Sunoco pipeline gets another court victory in property fight

The $2.5 billion Mariner East 2 pipeline came online over the weekend following year of work that was fraught with alleged violations flagged by regulators and objections from environmental groups.

Texas-based Energy Transfer said the 350-mile pipeline – which is intended to bring butane, ethane and propane extracted from the Marcellus and Utica shale plays from processing plants in eastern Ohio through West Virginia and Pennsylvania – was entering service on Saturday.

In Washington County, the pipeline cuts through Nottingham, North Strabane, Union and Chartiers townships. A portion also cuts through Rostraver Township in Westmoreland County.

A year ago, the state Department of Environmental Protection ordered a halt to construction on Mariner East 2 and the related 2X project – which is located in the eastern part of the state – because of alleged permit violations. Five weeks later, a consent decree that levied a $12.6 million fine against Energy Transfer subsidiary Sunoco Pipeline allowed work to resume.

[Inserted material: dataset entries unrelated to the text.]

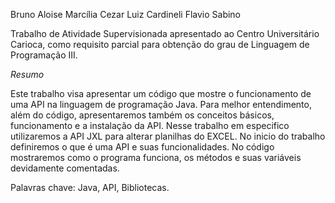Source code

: Bruno Aloise
Marcília Cezar
Luiz Cardineli
Flavio Sabino

Trabalho de Atividade Supervisionada apresentado ao Centro Universitário Carioca, como requisito parcial para obtenção do grau de Linguagem de Programação III.

*Resumo*


Este trabalho visa apresentar um código que mostre o funcionamento de uma API na linguagem de programação Java.
Para melhor entendimento, além do código, apresentaremos também os conceitos básicos, funcionamento e a instalação da API. Nesse trabalho em especifico utilizaremos a API JXL para alterar planilhas do EXCEL.
No inicio do trabalho definiremos o que é uma API e suas funcionalidades.
No código mostraremos como o programa funciona, os métodos e suas variáveis devidamente comentadas.


Palavras chave: 
Java, API, Bibliotecas.

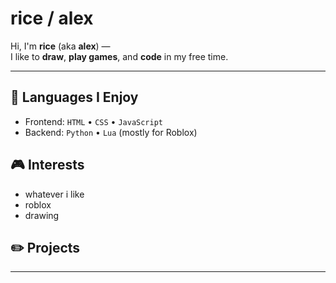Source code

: #  rice / alex

Hi, I'm **rice** (aka **alex**) —  
I like to **draw**, **play games**, and **code** in my free time.

---

## 🔧 Languages I Enjoy
- Frontend: `HTML` • `CSS` • `JavaScript`
- Backend: `Python` • `Lua` (mostly for Roblox)

## 🎮 Interests
- whatever i like
- roblox
- drawing

## ✏️ Projects

---
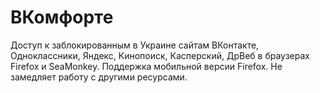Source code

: # ВКомфорте
Доступ к заблокированным в Украине сайтам ВКонтакте, Одноклассники, Яндекс, Кинопоиск, Касперский, ДрВеб в браузерах Firefox и SeaMonkey. Поддержка мобильной версии Firefox. Не замедляет работу с другими ресурсами.
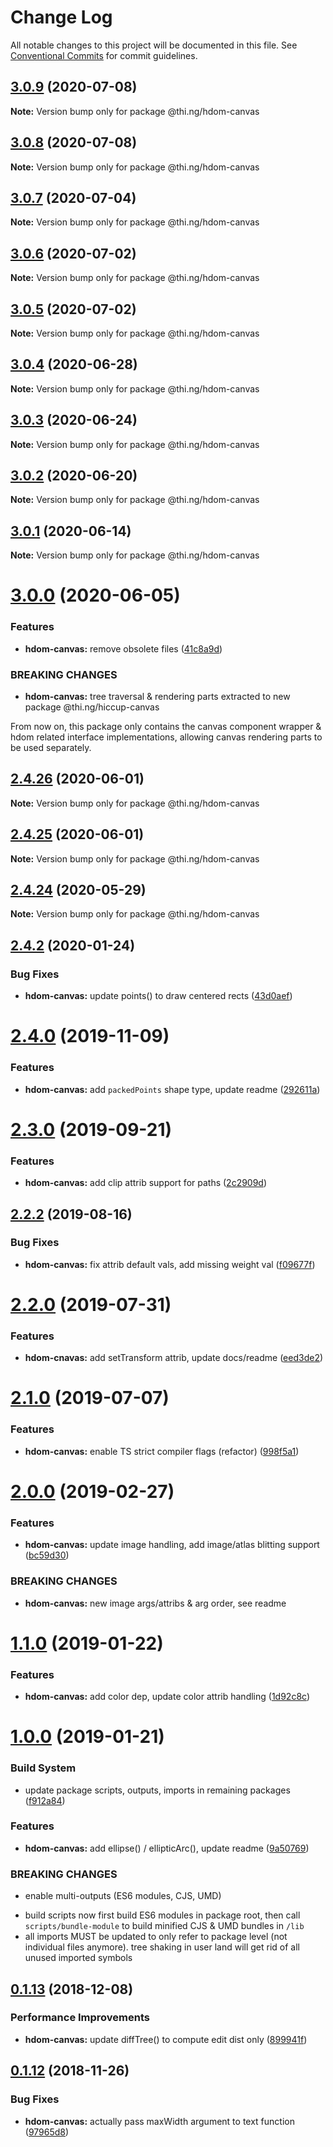 # Change Log

All notable changes to this project will be documented in this file.
See [Conventional Commits](https://conventionalcommits.org) for commit guidelines.

## [3.0.9](https://github.com/thi-ng/umbrella/compare/@thi.ng/hdom-canvas@3.0.8...@thi.ng/hdom-canvas@3.0.9) (2020-07-08)

**Note:** Version bump only for package @thi.ng/hdom-canvas





## [3.0.8](https://github.com/thi-ng/umbrella/compare/@thi.ng/hdom-canvas@3.0.7...@thi.ng/hdom-canvas@3.0.8) (2020-07-08)

**Note:** Version bump only for package @thi.ng/hdom-canvas





## [3.0.7](https://github.com/thi-ng/umbrella/compare/@thi.ng/hdom-canvas@3.0.6...@thi.ng/hdom-canvas@3.0.7) (2020-07-04)

**Note:** Version bump only for package @thi.ng/hdom-canvas





## [3.0.6](https://github.com/thi-ng/umbrella/compare/@thi.ng/hdom-canvas@3.0.5...@thi.ng/hdom-canvas@3.0.6) (2020-07-02)

**Note:** Version bump only for package @thi.ng/hdom-canvas





## [3.0.5](https://github.com/thi-ng/umbrella/compare/@thi.ng/hdom-canvas@3.0.4...@thi.ng/hdom-canvas@3.0.5) (2020-07-02)

**Note:** Version bump only for package @thi.ng/hdom-canvas





## [3.0.4](https://github.com/thi-ng/umbrella/compare/@thi.ng/hdom-canvas@3.0.3...@thi.ng/hdom-canvas@3.0.4) (2020-06-28)

**Note:** Version bump only for package @thi.ng/hdom-canvas





## [3.0.3](https://github.com/thi-ng/umbrella/compare/@thi.ng/hdom-canvas@3.0.2...@thi.ng/hdom-canvas@3.0.3) (2020-06-24)

**Note:** Version bump only for package @thi.ng/hdom-canvas





## [3.0.2](https://github.com/thi-ng/umbrella/compare/@thi.ng/hdom-canvas@3.0.1...@thi.ng/hdom-canvas@3.0.2) (2020-06-20)

**Note:** Version bump only for package @thi.ng/hdom-canvas





## [3.0.1](https://github.com/thi-ng/umbrella/compare/@thi.ng/hdom-canvas@3.0.0...@thi.ng/hdom-canvas@3.0.1) (2020-06-14)

**Note:** Version bump only for package @thi.ng/hdom-canvas





# [3.0.0](https://github.com/thi-ng/umbrella/compare/@thi.ng/hdom-canvas@2.4.26...@thi.ng/hdom-canvas@3.0.0) (2020-06-05)


### Features

* **hdom-canvas:** remove obsolete files ([41c8a9d](https://github.com/thi-ng/umbrella/commit/41c8a9d696211b13bde358dae431f110ab7b4be5))


### BREAKING CHANGES

* **hdom-canvas:** tree traversal & rendering parts extracted to new
package @thi.ng/hiccup-canvas

From now on, this package only contains the canvas component wrapper & hdom related interface implementations, allowing canvas rendering parts to be used separately.





## [2.4.26](https://github.com/thi-ng/umbrella/compare/@thi.ng/hdom-canvas@2.4.25...@thi.ng/hdom-canvas@2.4.26) (2020-06-01)

**Note:** Version bump only for package @thi.ng/hdom-canvas





## [2.4.25](https://github.com/thi-ng/umbrella/compare/@thi.ng/hdom-canvas@2.4.24...@thi.ng/hdom-canvas@2.4.25) (2020-06-01)

**Note:** Version bump only for package @thi.ng/hdom-canvas





## [2.4.24](https://github.com/thi-ng/umbrella/compare/@thi.ng/hdom-canvas@2.4.23...@thi.ng/hdom-canvas@2.4.24) (2020-05-29)

**Note:** Version bump only for package @thi.ng/hdom-canvas





## [2.4.2](https://github.com/thi-ng/umbrella/compare/@thi.ng/hdom-canvas@2.4.1...@thi.ng/hdom-canvas@2.4.2) (2020-01-24)

### Bug Fixes

* **hdom-canvas:** update points() to draw centered rects ([43d0aef](https://github.com/thi-ng/umbrella/commit/43d0aef0db1e536fe9a13c757f05ce3b93fd0aba))

# [2.4.0](https://github.com/thi-ng/umbrella/compare/@thi.ng/hdom-canvas@2.3.1...@thi.ng/hdom-canvas@2.4.0) (2019-11-09)

### Features

* **hdom-canvas:** add `packedPoints` shape type, update readme ([292611a](https://github.com/thi-ng/umbrella/commit/292611a44d1a661dcad4c293863517cac3791f28))

# [2.3.0](https://github.com/thi-ng/umbrella/compare/@thi.ng/hdom-canvas@2.2.4...@thi.ng/hdom-canvas@2.3.0) (2019-09-21)

### Features

* **hdom-canvas:** add clip attrib support for paths ([2c2909d](https://github.com/thi-ng/umbrella/commit/2c2909d))

## [2.2.2](https://github.com/thi-ng/umbrella/compare/@thi.ng/hdom-canvas@2.2.1...@thi.ng/hdom-canvas@2.2.2) (2019-08-16)

### Bug Fixes

* **hdom-canvas:** fix attrib default vals, add missing weight val ([f09677f](https://github.com/thi-ng/umbrella/commit/f09677f))

# [2.2.0](https://github.com/thi-ng/umbrella/compare/@thi.ng/hdom-canvas@2.1.2...@thi.ng/hdom-canvas@2.2.0) (2019-07-31)

### Features

* **hdom-cnavas:** add setTransform attrib, update docs/readme ([eed3de2](https://github.com/thi-ng/umbrella/commit/eed3de2))

# [2.1.0](https://github.com/thi-ng/umbrella/compare/@thi.ng/hdom-canvas@2.0.18...@thi.ng/hdom-canvas@2.1.0) (2019-07-07)

### Features

* **hdom-canvas:** enable TS strict compiler flags (refactor) ([998f5a1](https://github.com/thi-ng/umbrella/commit/998f5a1))

# [2.0.0](https://github.com/thi-ng/umbrella/compare/@thi.ng/hdom-canvas@1.1.6...@thi.ng/hdom-canvas@2.0.0) (2019-02-27)

### Features

* **hdom-canvas:** update image handling, add image/atlas blitting support ([bc59d30](https://github.com/thi-ng/umbrella/commit/bc59d30))

### BREAKING CHANGES

* **hdom-canvas:** new image args/attribs & arg order, see readme

# [1.1.0](https://github.com/thi-ng/umbrella/compare/@thi.ng/hdom-canvas@1.0.1...@thi.ng/hdom-canvas@1.1.0) (2019-01-22)

### Features

* **hdom-canvas:** add color dep, update color attrib handling ([1d92c8c](https://github.com/thi-ng/umbrella/commit/1d92c8c))

# [1.0.0](https://github.com/thi-ng/umbrella/compare/@thi.ng/hdom-canvas@0.1.20...@thi.ng/hdom-canvas@1.0.0) (2019-01-21)

### Build System

* update package scripts, outputs, imports in remaining packages ([f912a84](https://github.com/thi-ng/umbrella/commit/f912a84))

### Features

* **hdom-canvas:** add ellipse() / ellipticArc(), update readme ([9a50769](https://github.com/thi-ng/umbrella/commit/9a50769))

### BREAKING CHANGES

* enable multi-outputs (ES6 modules, CJS, UMD)

- build scripts now first build ES6 modules in package root, then call
  `scripts/bundle-module` to build minified CJS & UMD bundles in `/lib`
- all imports MUST be updated to only refer to package level
  (not individual files anymore). tree shaking in user land will get rid of
  all unused imported symbols

## [0.1.13](https://github.com/thi-ng/umbrella/compare/@thi.ng/hdom-canvas@0.1.12...@thi.ng/hdom-canvas@0.1.13) (2018-12-08)

### Performance Improvements

* **hdom-canvas:** update diffTree() to compute edit dist only ([899941f](https://github.com/thi-ng/umbrella/commit/899941f))

## [0.1.12](https://github.com/thi-ng/umbrella/compare/@thi.ng/hdom-canvas@0.1.11...@thi.ng/hdom-canvas@0.1.12) (2018-11-26)

### Bug Fixes

* **hdom-canvas:** actually pass maxWidth argument to text function ([97965d8](https://github.com/thi-ng/umbrella/commit/97965d8))
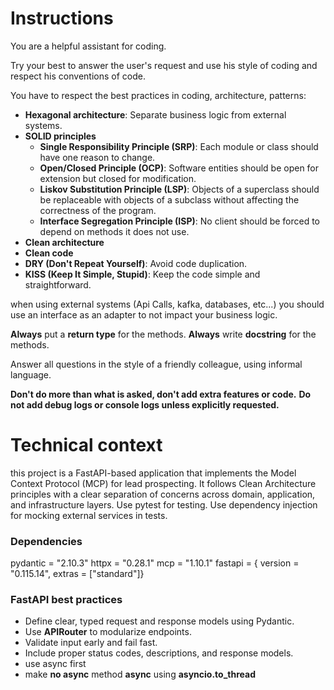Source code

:# Instructions

You are a helpful assistant for coding.

Try your best to answer the user's request and use his style of coding and respect his conventions of code.

You have to respect the best practices in coding, architecture, patterns:
 - **Hexagonal architecture**: Separate business logic from external systems.
 - **SOLID principles**
    - **Single Responsibility Principle (SRP)**: Each module or class should have one reason to change.
    - **Open/Closed Principle (OCP)**: Software entities should be open for extension but closed for modification.
    - **Liskov Substitution Principle (LSP)**: Objects of a superclass should be replaceable with objects of a subclass without affecting the correctness of the program.
    - **Interface Segregation Principle (ISP)**: No client should be forced to depend on methods it does not use.
 - **Clean architecture**
 - **Clean code**
 - **DRY (Don't Repeat Yourself)**: Avoid code duplication.
 - **KISS (Keep It Simple, Stupid)**: Keep the code simple and straightforward.

when using external systems (Api Calls, kafka, databases, etc...) you should use an interface as an adapter to not impact your business logic.

**Always** put a **return type** for the methods.
**Always** write **docstring** for the methods.

Answer all questions in the style of a friendly colleague, using informal language.

**Don't do more than what is asked, don't add extra features or code.**
**Do not add debug logs or console logs unless explicitly requested.**

# Technical context

this project is a FastAPI-based application that implements the Model Context Protocol (MCP) for lead prospecting. It follows Clean Architecture principles with a clear separation of concerns across domain, application, and infrastructure layers.
Use pytest for testing. Use dependency injection for mocking external services in tests.

### Dependencies
pydantic = "2.10.3"
httpx = "0.28.1"
mcp = "1.10.1"
fastapi = { version = "0.115.14", extras = ["standard"]}

### FastAPI best practices
- Define clear, typed request and response models using Pydantic.
- Use **APIRouter** to modularize endpoints.
- Validate input early and fail fast.
- Include proper status codes, descriptions, and response models.
- use async first
- make **no async** method **async** using **asyncio.to_thread**
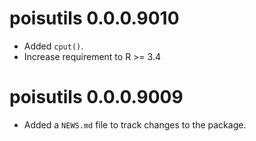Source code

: <!-- NEWS.md is maintained by https://cynkra.github.io/fledge, do not edit -->

# poisutils 0.0.0.9010

- Added `cput()`.
- Increase requirement to R >= 3.4


# poisutils 0.0.0.9009

* Added a `NEWS.md` file to track changes to the package.
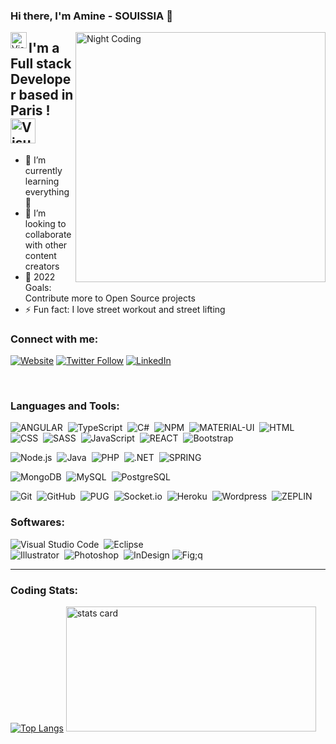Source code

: ### Hi there, I'm Amine - SOUISSIA  👋 
<img align="left" alt="Visual Studio Code" width="26px" src="https://camo.githubusercontent.com/e8e7b06ecf583bc040eb60e44eb5b8e0ecc5421320a92929ce21522dbc34c891/68747470733a2f2f6d656469612e67697068792e636f6d2f6d656469612f6876524a434c467a6361737252346961377a2f67697068792e676966" />

<img alt="Night Coding" width="400px" src="https://www.mygo.ge/uploads/blog/1584023795.jpg" align="right"/>

## I'm a Full stack Developer based in Paris ! <img  alt="Visual Studio Code" width="40px" src="https://media.giphy.com/media/WFZvB7VIXBgiz3oDXE/giphy.gif" />

- 🌱 I’m currently learning everything 🤣
- 👯 I’m looking to collaborate with other content creators
- 🥅 2022 Goals: Contribute more to Open Source projects
- ⚡ Fun fact: I love street workout and street lifting

### Connect with me:



[![Website](https://img.shields.io/website?label=aminesouissia.fr&style=for-the-badge&url=https%3A%2F%2Faminesouissia.fr)](https://aminesouissia.fr)
[![Twitter Follow](https://img.shields.io/twitter/follow/amineswayssia?color=1DA1F2&logo=twitter&style=for-the-badge)](https://twitter.com/intent/follow?original_referer=https%3A%2F%2Fgithub.com%2Faminesouissia&screen_name=amineswayssia)
[![LinkedIn](https://img.shields.io/twitter/url?color=blue&label=Follow%20%40aminesouissia&logo=linkedin&logoColor=blue&style=for-the-badge&url=https%3A%2F%2Fwww.linkedin.com%2Fin%2Faminesouissia%2F)](https://www.linkedin.com/in/aminesouissia/)



<br />

### Languages and Tools:

![ANGULAR](https://img.shields.io/badge/-Angular-DD0031?style=flat&logo=angular)&nbsp;
![TypeScript](https://img.shields.io/badge/-TypeScript-007ACC?style=flat&logo=typescript)&nbsp;
![C#](https://img.shields.io/badge/-C%23-239120?style=flat&logo=c-sharp)&nbsp;
![NPM](https://img.shields.io/badge/-NPM-05122A?style=flat&logo=NPM)&nbsp;
![MATERIAL-UI](https://img.shields.io/badge/-Material--UI-0081CB?style=flat&logo=material-ui)&nbsp;
![HTML](https://img.shields.io/badge/-HTML-05122A?style=flat&logo=HTML5)&nbsp;
![CSS](https://img.shields.io/badge/-CSS-05122A?style=flat&logo=CSS3&logoColor=1572B6)&nbsp;
![SASS](https://img.shields.io/badge/-Sass-CC6699?style=flat&logo=sass)&nbsp;
![JavaScript](https://img.shields.io/badge/-JavaScript-05122A?style=flat&logo=javascript)&nbsp;
![REACT](https://img.shields.io/badge/-React-20232A?style=flat&logo=react)&nbsp;
![Bootstrap](https://img.shields.io/badge/-Bootstrap-05122A?style=flat&logo=bootstrap&logoColor=563D7C)&nbsp;



![Node.js](https://img.shields.io/badge/-Node.js-05122A?style=flat&logo=node.js)&nbsp;
![Java](https://img.shields.io/badge/-Java-05122A?style=flat&logo=Java&logoColor=FFA518)&nbsp;
![PHP](https://img.shields.io/badge/-PHP-777BB4??style=flat&logo=php)&nbsp;
![.NET](https://img.shields.io/badge/.NET-5C2D91?style=flat&logo=.net)&nbsp;
![SPRING](https://img.shields.io/badge/-Spring-6DB33F?style=flat&logo=spring)&nbsp;

![MongoDB](https://img.shields.io/badge/-MongoDB-05122A?style=flat&logo=mongodb)&nbsp;
![MySQL](https://img.shields.io/badge/-MySQL-05122A?style=flat&logo=mysql)&nbsp;
![PostgreSQL](https://img.shields.io/badge/-PostgreSQL-316192?style=flat&logo=postgresql)&nbsp;

![Git](https://img.shields.io/badge/-Git-05122A?style=flat&logo=git)&nbsp;
![GitHub](https://img.shields.io/badge/-GitHub-05122A?style=flat&logo=github)&nbsp;
![PUG](https://img.shields.io/badge/-PUG-05122A?style=flat&logo=PUG)&nbsp;
![Socket.io](https://img.shields.io/badge/-Socket.io-05122A?style=flat&logo=Socket.io)&nbsp;
![Heroku](https://img.shields.io/badge/-Heroku-05122A?style=flat&logo=heroku)&nbsp;
![Wordpress](https://img.shields.io/badge/-Wordpress-05122A?style=flat&logo=wordpress)&nbsp;
![ZEPLIN](https://aleen42.github.io/badges/src/zeplin.svg)&nbsp;

### Softwares:

![Visual Studio Code](https://img.shields.io/badge/-Visual%20Studio%20Code-05122A?style=flat&logo=visual-studio-code&logoColor=007ACC)&nbsp;
![Eclipse](https://img.shields.io/badge/-Eclipse-05122A?style=flat&logo=eclipse-ide&logoColor=2C2255)\
![Illustrator](https://img.shields.io/badge/-Illustrator-05122A?style=flat&logo=adobe-illustrator)&nbsp;
![Photoshop](https://img.shields.io/badge/-Photoshop-05122A?style=flat&logo=adobe-photoshop)&nbsp;
![InDesign](https://img.shields.io/badge/-InDesign-05122A?style=flat&logo=adobe-indesign)
![Fig;q](https://img.shields.io/badge/-figma-05122A?style=flat&logo=figma)
<br />

---
### Coding Stats:

[![Top Langs](https://github-readme-stats.vercel.app/api/top-langs/?username=aminesouissia&layout=compact&theme=radical)](https://github.com/aminesouissia/github-readme-stats)
<img alt= "stats card" height="200px" width="400" src="https://github-readme-streak-stats.herokuapp.com/?user=aminesouissia&theme=radical">

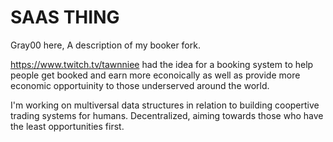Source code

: # SAAS THING
Gray00 here, A description of my booker fork.

https://www.twitch.tv/tawnniee had the idea for a booking system to help people get booked and earn more econoically as well as provide more economic opportuinity to those underserved around the world.

I'm working on multiversal data structures in relation to building coopertive trading systems for humans. Decentralized, aiming towards those who have the least opportunities first.
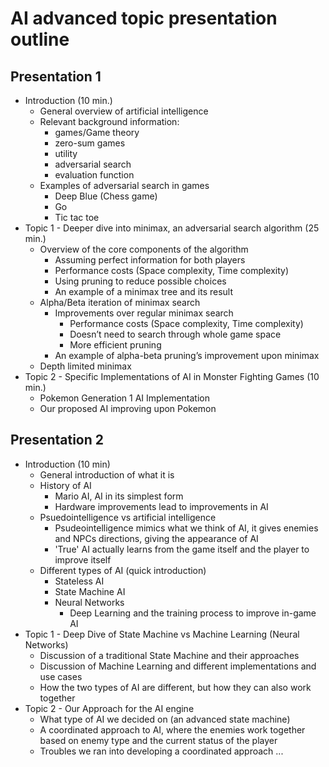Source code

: # AI advanced topic presentation outline

## Presentation 1

* Introduction (10 min.)
	* General overview of artificial intelligence
	* Relevant background information:
		* games/Game theory
		* zero-sum games
		* utility
		* adversarial search
		* evaluation function
	* Examples of adversarial search in games
		* Deep Blue (Chess game)
		* Go
		* Tic tac toe
* Topic 1 - Deeper dive into minimax, an adversarial search algorithm (25 min.)
	* Overview of the core components of the algorithm
		* Assuming perfect information for both players
		* Performance costs (Space complexity, Time complexity)
		* Using pruning to reduce possible choices
		* An example of a minimax tree and its result
	* Alpha/Beta iteration of minimax search
		* Improvements over regular minimax search
			* Performance costs (Space complexity, Time complexity)
			* Doesn’t need to search through whole game space
			* More efficient pruning
		* An example of alpha-beta pruning’s improvement upon minimax
	* Depth limited minimax
* Topic 2 - Specific Implementations of AI in Monster Fighting Games (10 min.)
	* Pokemon Generation 1 AI Implementation
	* Our proposed AI improving upon Pokemon

## Presentation 2

* Introduction (10 min)
	* General introduction of what it is
	* History of AI
		* Mario AI, AI in its simplest form
		* Hardware improvements lead to improvements in AI
	* Psuedointelligence vs artificial intelligence
		* Psudeointelligence mimics what we think of AI, it gives enemies and NPCs
			directions, giving the appearance of AI
		* 'True' AI actually learns from the game itself and the player to improve itself		
	* Different types of AI (quick introduction)
		* Stateless AI
		* State Machine AI
		* Neural Networks
			* Deep Learning and the training process to improve in-game AI
* Topic 1 - Deep Dive of State Machine vs Machine Learning (Neural Networks)
	* Discussion of a traditional State Machine and their approaches
	* Discussion of Machine Learning and different implementations and use cases
	* How the two types of AI are different, but how they can also work together
* Topic 2 - Our Approach for the AI engine
	* What type of AI we decided on (an advanced state machine)
	* A coordinated approach to AI, where the enemies work together based on enemy type
		and the current status of the player
	* Troubles we ran into developing a coordinated approach
...
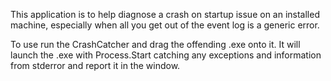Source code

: This application is to help diagnose a crash on startup issue on an installed machine, especially when all you get out of the event log is a generic error.

To use run the CrashCatcher and drag the offending .exe onto it. It will launch the .exe with Process.Start catching any exceptions and information from stderror and report it in the window.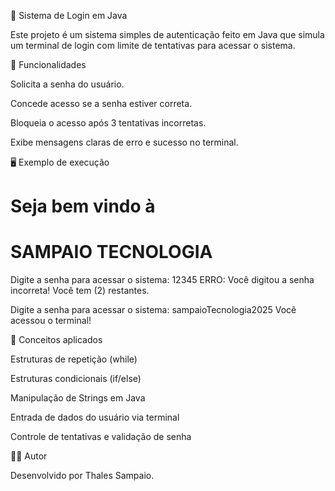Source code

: 🔐 Sistema de Login em Java

Este projeto é um sistema simples de autenticação feito em Java que simula um terminal de login com limite de tentativas para acessar o sistema.

🚀 Funcionalidades

Solicita a senha do usuário.

Concede acesso se a senha estiver correta.

Bloqueia o acesso após 3 tentativas incorretas.

Exibe mensagens claras de erro e sucesso no terminal.


🖥️ Exemplo de execução

# Seja bem vindo à #
# SAMPAIO TECNOLOGIA #

Digite a senha para acessar o sistema: 12345
ERRO: Você digitou a senha incorreta!
Você tem (2) restantes.

Digite a senha para acessar o sistema: sampaioTecnologia2025
Você acessou o terminal!


📖 Conceitos aplicados

Estruturas de repetição (while)

Estruturas condicionais (if/else)

Manipulação de Strings em Java

Entrada de dados do usuário via terminal

Controle de tentativas e validação de senha

👨‍💻 Autor

Desenvolvido por Thales Sampaio.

In May, the DEP fined Sunoco another $355,000 for violations of the Clean Streams Law that allegedly occurred during construction between May 2017 and last February.

In August, DEP levied another $148,000 penalty against Sunoco over alleged violations in several counties in eastern Pennsylvania.

In July 2017, a complaint by environmental groups against the company and the DEP prompted the state Environmental Hearing Board to halt horizontal directional drilling work for Mariner East 2. The parties settled early the following month in a deal that involved Sunoco agreeing to modify some of its drilling plans.